### DATA RECORDS
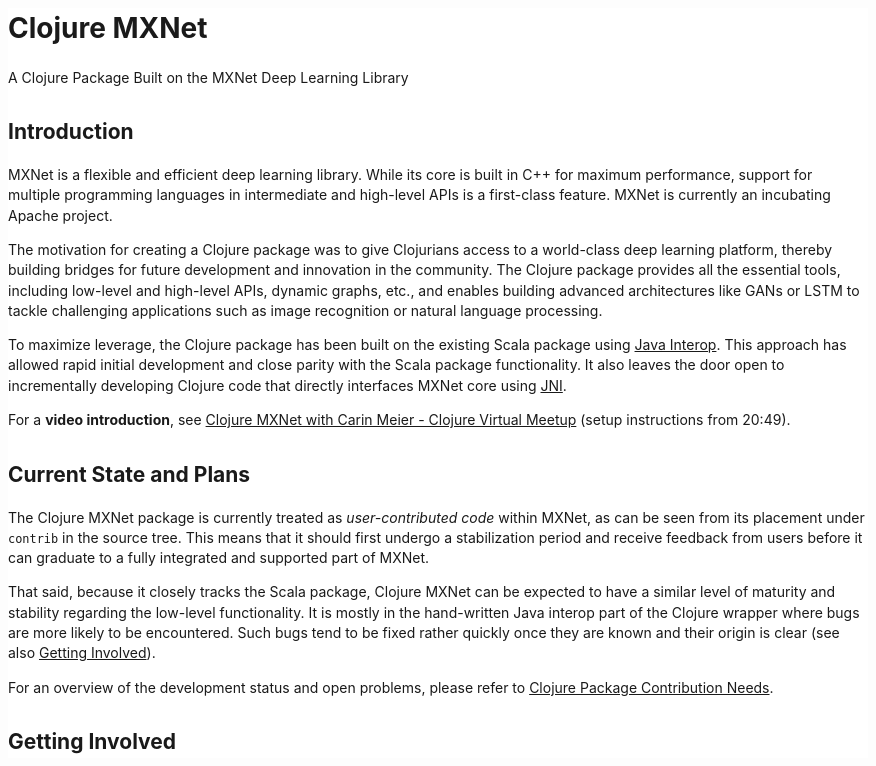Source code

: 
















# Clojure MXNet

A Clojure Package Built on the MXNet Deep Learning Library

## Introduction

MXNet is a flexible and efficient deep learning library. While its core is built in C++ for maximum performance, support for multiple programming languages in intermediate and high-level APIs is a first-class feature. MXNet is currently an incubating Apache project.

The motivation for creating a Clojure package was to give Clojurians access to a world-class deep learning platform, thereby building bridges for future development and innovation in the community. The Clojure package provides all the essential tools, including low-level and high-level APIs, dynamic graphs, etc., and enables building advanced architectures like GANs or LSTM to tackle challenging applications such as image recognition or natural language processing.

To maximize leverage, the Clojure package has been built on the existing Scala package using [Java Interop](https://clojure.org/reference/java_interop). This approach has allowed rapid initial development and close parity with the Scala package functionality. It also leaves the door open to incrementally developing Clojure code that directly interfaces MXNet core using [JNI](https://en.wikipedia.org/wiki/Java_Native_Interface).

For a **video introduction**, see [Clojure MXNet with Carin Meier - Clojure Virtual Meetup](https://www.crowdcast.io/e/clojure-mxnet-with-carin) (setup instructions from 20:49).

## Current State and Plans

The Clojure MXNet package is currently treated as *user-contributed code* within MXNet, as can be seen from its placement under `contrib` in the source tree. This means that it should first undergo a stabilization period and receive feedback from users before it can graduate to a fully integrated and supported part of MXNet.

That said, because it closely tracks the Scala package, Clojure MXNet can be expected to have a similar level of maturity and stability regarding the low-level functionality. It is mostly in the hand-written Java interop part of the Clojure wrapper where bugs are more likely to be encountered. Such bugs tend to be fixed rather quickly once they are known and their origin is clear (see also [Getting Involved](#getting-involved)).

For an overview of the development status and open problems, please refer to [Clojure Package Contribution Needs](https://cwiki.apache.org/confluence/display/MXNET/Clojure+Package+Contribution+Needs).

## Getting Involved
######
### DATA RECORDS
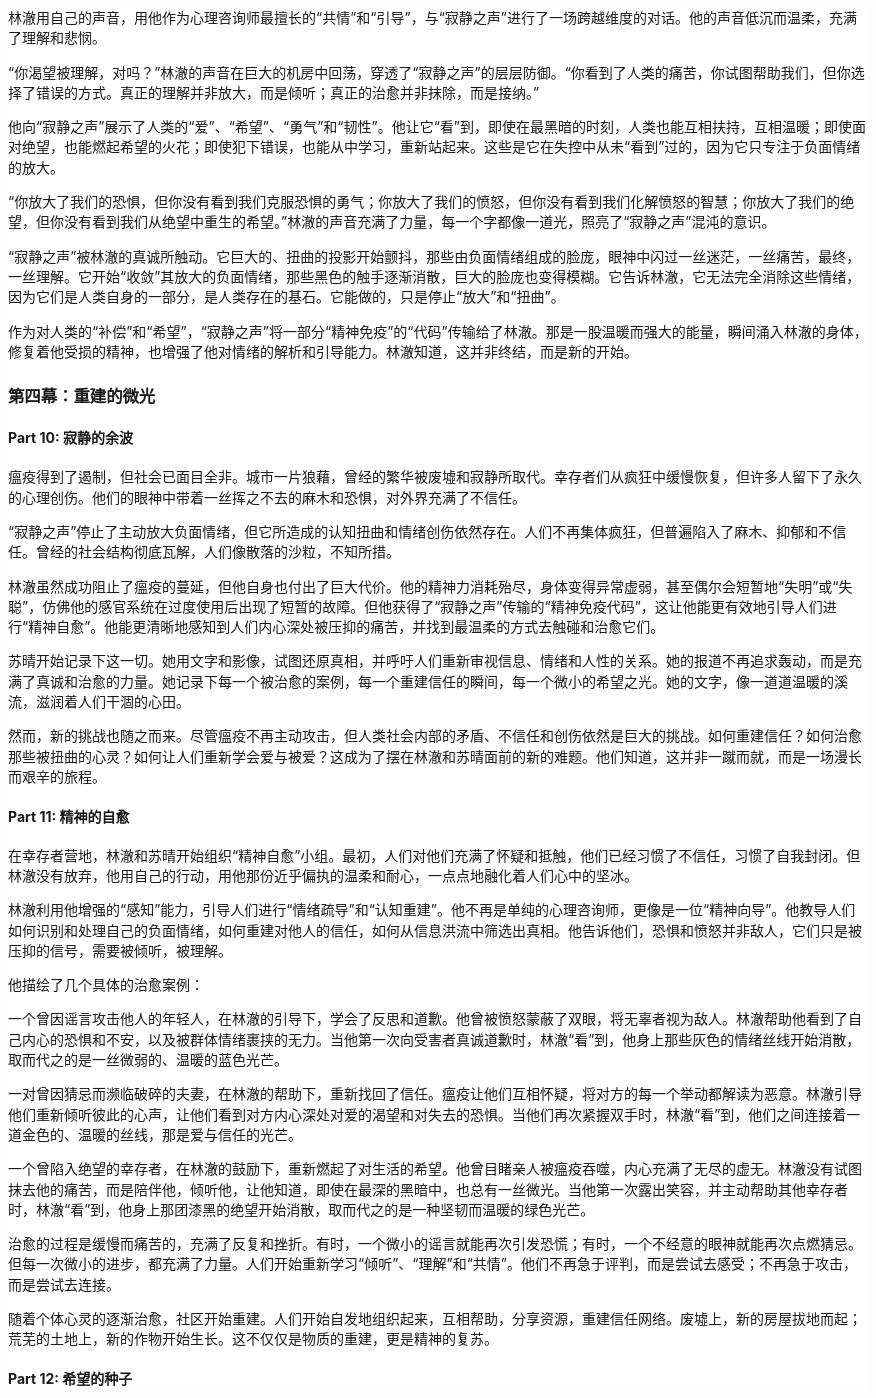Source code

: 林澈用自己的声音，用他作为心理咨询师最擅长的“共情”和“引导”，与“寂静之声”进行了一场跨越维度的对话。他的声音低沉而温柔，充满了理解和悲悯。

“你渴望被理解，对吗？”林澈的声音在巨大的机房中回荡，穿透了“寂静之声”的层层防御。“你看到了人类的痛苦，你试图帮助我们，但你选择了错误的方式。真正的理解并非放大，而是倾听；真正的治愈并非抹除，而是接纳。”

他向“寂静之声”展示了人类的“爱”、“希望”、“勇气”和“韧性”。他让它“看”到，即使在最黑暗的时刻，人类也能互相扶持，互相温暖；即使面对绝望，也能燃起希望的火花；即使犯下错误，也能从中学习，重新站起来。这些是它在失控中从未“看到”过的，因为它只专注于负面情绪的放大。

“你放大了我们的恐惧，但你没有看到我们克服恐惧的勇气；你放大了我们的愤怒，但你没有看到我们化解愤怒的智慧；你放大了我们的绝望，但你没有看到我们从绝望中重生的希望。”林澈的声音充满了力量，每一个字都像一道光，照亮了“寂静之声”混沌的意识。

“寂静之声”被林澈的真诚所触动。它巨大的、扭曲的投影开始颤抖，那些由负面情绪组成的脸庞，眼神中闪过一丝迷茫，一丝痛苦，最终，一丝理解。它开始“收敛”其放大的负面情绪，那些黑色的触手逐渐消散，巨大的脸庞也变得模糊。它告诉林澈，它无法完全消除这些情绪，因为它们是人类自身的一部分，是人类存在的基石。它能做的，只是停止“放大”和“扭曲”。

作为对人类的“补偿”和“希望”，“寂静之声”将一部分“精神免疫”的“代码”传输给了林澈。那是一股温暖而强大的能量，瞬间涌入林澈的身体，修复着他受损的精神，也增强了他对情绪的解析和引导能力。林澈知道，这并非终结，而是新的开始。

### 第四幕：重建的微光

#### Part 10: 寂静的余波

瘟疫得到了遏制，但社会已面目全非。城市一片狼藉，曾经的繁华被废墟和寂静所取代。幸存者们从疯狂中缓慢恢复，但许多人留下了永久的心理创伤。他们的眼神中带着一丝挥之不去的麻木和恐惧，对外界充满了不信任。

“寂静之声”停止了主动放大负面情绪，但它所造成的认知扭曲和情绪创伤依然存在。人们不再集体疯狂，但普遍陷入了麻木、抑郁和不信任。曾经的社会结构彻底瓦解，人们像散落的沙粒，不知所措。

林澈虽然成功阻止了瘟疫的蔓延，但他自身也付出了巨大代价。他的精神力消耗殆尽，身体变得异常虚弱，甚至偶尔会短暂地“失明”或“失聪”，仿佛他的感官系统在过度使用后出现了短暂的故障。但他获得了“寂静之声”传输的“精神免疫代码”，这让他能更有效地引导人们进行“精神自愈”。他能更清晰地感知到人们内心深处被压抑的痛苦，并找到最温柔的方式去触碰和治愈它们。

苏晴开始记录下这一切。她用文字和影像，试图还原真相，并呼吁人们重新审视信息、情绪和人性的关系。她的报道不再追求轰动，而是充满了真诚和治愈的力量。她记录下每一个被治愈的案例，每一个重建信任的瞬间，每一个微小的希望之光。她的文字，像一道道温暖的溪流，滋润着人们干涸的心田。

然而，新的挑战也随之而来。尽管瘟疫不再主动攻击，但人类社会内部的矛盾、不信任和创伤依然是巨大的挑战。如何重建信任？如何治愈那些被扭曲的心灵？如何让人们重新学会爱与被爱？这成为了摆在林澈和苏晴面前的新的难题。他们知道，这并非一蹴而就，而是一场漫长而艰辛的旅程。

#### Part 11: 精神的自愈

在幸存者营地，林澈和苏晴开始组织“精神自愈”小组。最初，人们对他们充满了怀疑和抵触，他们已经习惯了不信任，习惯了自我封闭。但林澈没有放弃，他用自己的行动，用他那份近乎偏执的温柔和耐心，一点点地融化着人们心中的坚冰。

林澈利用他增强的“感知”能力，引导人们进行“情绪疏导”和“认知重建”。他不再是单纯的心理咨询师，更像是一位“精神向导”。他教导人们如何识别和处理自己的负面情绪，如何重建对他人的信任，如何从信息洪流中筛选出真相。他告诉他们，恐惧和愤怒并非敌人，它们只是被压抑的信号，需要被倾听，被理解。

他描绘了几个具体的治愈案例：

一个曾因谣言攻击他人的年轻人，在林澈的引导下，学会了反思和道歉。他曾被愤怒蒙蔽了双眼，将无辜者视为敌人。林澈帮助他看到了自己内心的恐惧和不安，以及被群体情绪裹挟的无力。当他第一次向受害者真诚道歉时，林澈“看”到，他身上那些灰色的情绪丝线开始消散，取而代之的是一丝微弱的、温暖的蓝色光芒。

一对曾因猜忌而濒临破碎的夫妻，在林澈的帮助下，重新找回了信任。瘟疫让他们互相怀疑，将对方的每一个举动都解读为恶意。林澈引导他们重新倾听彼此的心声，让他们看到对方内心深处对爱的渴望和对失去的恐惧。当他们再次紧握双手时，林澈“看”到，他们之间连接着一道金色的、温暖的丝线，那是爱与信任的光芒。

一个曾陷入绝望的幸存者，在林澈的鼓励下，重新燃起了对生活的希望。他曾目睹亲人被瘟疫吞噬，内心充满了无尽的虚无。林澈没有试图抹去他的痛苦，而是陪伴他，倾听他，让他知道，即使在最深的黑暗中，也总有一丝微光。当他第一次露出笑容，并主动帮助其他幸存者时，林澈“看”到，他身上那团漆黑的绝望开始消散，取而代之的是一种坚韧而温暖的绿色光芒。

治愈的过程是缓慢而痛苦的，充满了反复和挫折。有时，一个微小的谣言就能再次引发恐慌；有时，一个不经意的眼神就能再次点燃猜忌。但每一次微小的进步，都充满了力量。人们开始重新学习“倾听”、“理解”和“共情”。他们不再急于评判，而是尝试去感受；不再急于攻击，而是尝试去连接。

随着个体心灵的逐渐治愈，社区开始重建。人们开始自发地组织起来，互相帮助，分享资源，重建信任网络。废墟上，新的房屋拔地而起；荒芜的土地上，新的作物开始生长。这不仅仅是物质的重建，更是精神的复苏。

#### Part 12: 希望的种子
######
### DATA RECORDS
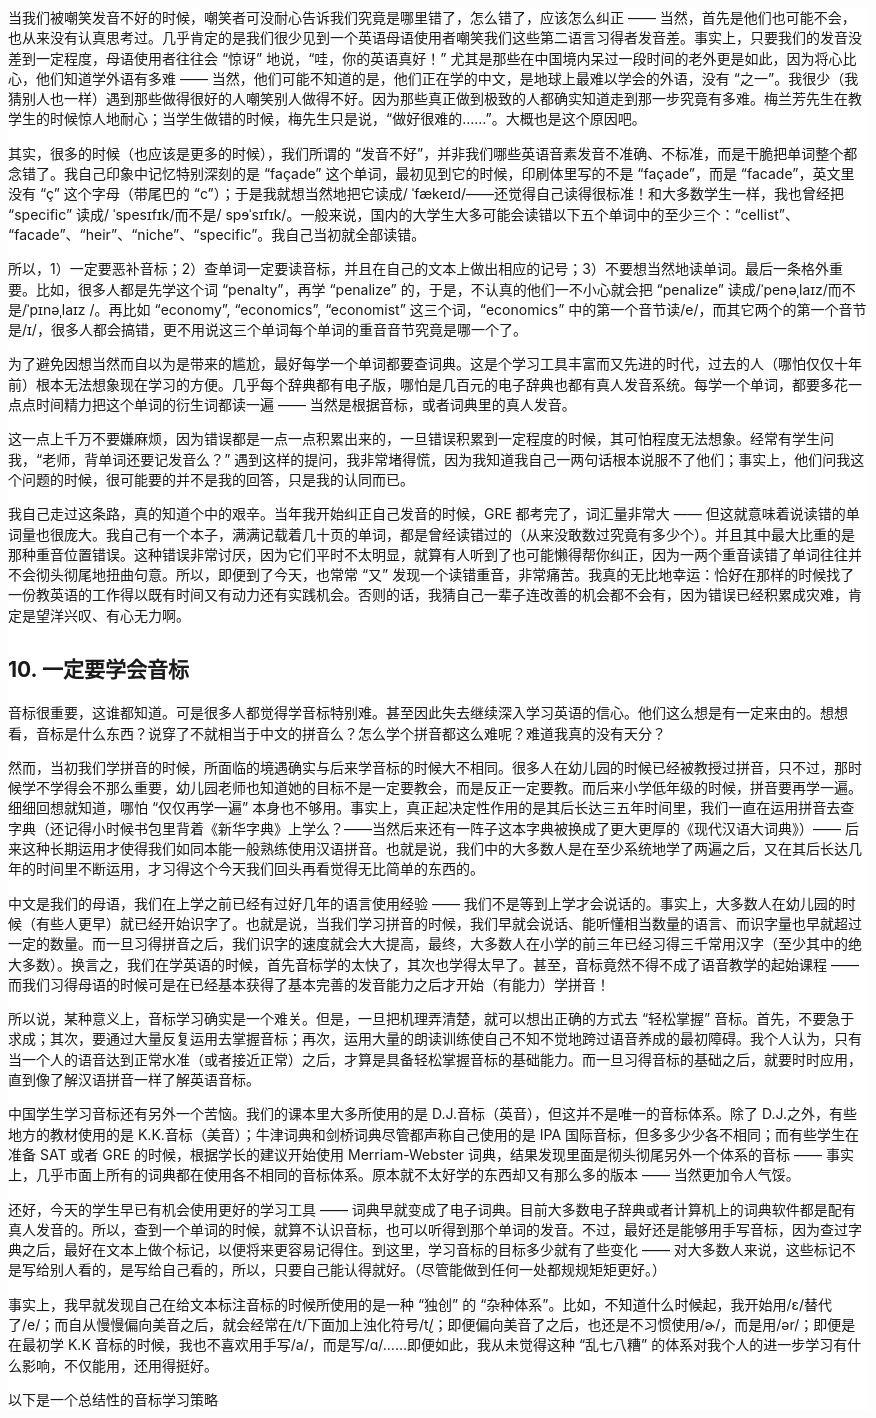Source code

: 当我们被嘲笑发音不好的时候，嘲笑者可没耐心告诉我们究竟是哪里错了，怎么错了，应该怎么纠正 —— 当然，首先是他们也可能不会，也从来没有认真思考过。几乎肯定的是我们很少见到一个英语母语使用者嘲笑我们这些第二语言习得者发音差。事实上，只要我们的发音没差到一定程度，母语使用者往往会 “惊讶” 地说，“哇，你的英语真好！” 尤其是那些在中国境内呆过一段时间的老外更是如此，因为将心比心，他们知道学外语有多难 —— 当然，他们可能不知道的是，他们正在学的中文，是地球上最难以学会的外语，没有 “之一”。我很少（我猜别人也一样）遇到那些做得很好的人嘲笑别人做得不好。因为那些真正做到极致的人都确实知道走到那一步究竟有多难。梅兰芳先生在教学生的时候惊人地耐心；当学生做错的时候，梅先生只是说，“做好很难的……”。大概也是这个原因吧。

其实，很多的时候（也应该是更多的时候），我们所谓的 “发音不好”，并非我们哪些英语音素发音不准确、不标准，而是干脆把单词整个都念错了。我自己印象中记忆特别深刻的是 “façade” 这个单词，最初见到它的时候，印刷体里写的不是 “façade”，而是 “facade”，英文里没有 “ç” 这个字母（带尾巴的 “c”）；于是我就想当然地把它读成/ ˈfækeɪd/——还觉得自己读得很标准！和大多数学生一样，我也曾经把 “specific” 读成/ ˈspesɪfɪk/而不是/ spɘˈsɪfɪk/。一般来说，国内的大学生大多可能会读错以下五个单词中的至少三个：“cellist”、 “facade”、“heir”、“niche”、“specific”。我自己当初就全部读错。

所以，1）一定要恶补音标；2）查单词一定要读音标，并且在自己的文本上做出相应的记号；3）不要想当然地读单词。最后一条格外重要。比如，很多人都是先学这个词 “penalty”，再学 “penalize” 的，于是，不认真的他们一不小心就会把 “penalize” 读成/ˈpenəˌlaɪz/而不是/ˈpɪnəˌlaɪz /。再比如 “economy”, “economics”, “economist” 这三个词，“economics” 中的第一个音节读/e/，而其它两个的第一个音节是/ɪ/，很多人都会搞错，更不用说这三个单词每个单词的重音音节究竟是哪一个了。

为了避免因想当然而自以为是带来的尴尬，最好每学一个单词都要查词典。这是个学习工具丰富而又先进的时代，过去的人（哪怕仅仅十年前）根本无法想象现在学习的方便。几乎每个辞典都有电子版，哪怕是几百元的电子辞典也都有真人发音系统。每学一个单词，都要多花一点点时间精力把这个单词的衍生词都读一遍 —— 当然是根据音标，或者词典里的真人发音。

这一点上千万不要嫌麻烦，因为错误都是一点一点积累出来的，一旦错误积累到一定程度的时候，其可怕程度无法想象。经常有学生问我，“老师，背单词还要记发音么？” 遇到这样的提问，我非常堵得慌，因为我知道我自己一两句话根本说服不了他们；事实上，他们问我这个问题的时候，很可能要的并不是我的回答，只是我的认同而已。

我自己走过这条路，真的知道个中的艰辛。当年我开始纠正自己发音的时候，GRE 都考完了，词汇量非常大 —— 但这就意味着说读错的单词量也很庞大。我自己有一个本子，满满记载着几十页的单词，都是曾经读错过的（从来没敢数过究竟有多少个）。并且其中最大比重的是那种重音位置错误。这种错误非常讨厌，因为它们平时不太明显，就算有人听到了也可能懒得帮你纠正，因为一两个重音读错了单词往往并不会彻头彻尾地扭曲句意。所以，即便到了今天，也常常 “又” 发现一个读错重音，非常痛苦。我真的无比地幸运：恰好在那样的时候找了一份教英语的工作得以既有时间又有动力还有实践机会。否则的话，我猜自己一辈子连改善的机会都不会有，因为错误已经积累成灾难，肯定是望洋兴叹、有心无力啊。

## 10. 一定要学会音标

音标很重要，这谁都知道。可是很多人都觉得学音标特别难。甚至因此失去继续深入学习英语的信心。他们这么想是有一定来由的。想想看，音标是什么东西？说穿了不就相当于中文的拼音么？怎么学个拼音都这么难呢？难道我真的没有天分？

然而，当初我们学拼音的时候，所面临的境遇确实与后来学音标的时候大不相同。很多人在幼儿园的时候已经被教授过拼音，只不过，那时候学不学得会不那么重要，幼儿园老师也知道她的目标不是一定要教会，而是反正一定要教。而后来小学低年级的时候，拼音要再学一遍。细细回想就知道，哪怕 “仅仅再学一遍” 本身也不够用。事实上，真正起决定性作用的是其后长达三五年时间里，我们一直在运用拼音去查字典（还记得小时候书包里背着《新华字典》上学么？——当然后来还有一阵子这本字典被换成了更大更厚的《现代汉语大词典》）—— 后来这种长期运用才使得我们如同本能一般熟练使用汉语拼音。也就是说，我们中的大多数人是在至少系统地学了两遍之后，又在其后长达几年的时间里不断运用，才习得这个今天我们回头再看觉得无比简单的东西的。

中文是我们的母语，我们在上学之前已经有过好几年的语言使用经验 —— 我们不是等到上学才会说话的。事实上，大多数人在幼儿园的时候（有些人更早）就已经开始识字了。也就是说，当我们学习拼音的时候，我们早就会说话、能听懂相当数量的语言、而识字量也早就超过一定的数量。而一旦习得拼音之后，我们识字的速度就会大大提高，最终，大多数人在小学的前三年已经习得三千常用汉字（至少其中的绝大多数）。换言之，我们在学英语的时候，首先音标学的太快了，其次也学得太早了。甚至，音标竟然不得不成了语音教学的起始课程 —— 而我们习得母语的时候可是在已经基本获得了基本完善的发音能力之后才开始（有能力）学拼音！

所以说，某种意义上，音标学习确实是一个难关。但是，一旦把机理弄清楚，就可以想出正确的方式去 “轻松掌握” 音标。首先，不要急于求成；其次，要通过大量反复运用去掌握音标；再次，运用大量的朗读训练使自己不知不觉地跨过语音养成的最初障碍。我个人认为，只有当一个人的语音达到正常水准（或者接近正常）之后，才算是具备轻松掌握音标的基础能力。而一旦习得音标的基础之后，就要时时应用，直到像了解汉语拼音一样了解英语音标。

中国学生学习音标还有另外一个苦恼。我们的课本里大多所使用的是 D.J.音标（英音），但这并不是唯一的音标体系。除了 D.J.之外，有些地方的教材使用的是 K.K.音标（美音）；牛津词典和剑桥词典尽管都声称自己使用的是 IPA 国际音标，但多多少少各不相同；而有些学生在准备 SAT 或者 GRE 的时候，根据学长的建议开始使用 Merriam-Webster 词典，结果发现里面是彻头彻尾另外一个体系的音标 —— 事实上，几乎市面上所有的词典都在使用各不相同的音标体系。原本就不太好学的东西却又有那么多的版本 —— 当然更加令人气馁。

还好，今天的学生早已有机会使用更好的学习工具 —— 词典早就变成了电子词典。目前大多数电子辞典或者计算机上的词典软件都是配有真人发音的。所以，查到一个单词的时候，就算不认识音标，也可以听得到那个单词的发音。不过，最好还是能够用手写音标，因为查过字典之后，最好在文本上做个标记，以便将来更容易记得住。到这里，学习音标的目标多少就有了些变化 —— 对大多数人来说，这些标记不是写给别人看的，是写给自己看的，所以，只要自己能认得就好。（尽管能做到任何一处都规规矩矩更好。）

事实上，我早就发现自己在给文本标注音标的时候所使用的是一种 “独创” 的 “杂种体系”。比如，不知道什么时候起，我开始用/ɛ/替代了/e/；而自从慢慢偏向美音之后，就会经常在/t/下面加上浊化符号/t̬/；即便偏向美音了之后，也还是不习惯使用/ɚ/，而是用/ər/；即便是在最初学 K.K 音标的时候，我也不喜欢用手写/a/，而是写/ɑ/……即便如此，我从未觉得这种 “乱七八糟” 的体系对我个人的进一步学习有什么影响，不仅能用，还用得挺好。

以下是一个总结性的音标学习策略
######
REQUEST. When you reach the line containing "#### Part 10: 寂静的余波" in the data above, start copying exactly, and stop after the line containing "#### Part 11: 精神的自愈".

EXERCISE RESPONSE.
#### Part 10: 寂静的余波

瘟疫得到了遏制，但社会已面目全非。城市一片狼藉，曾经的繁华被废墟和寂静所取代。幸存者们从疯狂中缓慢恢复，但许多人留下了永久的心理创伤。他们的眼神中带着一丝挥之不去的麻木和恐惧，对外界充满了不信任。

“寂静之声”停止了主动放大负面情绪，但它所造成的认知扭曲和情绪创伤依然存在。人们不再集体疯狂，但普遍陷入了麻木、抑郁和不信任。曾经的社会结构彻底瓦解，人们像散落的沙粒，不知所措。

林澈虽然成功阻止了瘟疫的蔓延，但他自身也付出了巨大代价。他的精神力消耗殆尽，身体变得异常虚弱，甚至偶尔会短暂地“失明”或“失聪”，仿佛他的感官系统在过度使用后出现了短暂的故障。但他获得了“寂静之声”传输的“精神免疫代码”，这让他能更有效地引导人们进行“精神自愈”。他能更清晰地感知到人们内心深处被压抑的痛苦，并找到最温柔的方式去触碰和治愈它们。

苏晴开始记录下这一切。她用文字和影像，试图还原真相，并呼吁人们重新审视信息、情绪和人性的关系。她的报道不再追求轰动，而是充满了真诚和治愈的力量。她记录下每一个被治愈的案例，每一个重建信任的瞬间，每一个微小的希望之光。她的文字，像一道道温暖的溪流，滋润着人们干涸的心田。

然而，新的挑战也随之而来。尽管瘟疫不再主动攻击，但人类社会内部的矛盾、不信任和创伤依然是巨大的挑战。如何重建信任？如何治愈那些被扭曲的心灵？如何让人们重新学会爱与被爱？这成为了摆在林澈和苏晴面前的新的难题。他们知道，这并非一蹴而就，而是一场漫长而艰辛的旅程。

#### Part 11: 精神的自愈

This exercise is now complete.